=== YOUR INSTRUCTIONS ===
Skip the images and restate every line of the records exactly.

++++++++++

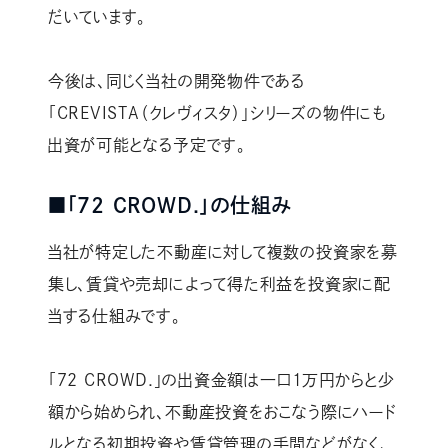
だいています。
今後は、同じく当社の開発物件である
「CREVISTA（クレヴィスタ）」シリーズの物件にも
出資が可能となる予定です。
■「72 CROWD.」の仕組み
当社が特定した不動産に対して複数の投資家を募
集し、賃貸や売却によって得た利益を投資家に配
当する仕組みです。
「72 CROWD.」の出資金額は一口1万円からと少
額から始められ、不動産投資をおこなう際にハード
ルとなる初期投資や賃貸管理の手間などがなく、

++++++++++

=== ANSWER AREA ===
だいています。
今後は、同じく当社の開発物件である
「CREVISTA（クレヴィスタ）」シリーズの物件にも
出資が可能となる予定です。
■「72 CROWD.」の仕組み
当社が特定した不動産に対して複数の投資家を募
集し、賃貸や売却によって得た利益を投資家に配
当する仕組みです。
「72 CROWD.」の出資金額は一口1万円からと少
額から始められ、不動産投資をおこなう際にハード
ルとなる初期投資や賃貸管理の手間などがなく、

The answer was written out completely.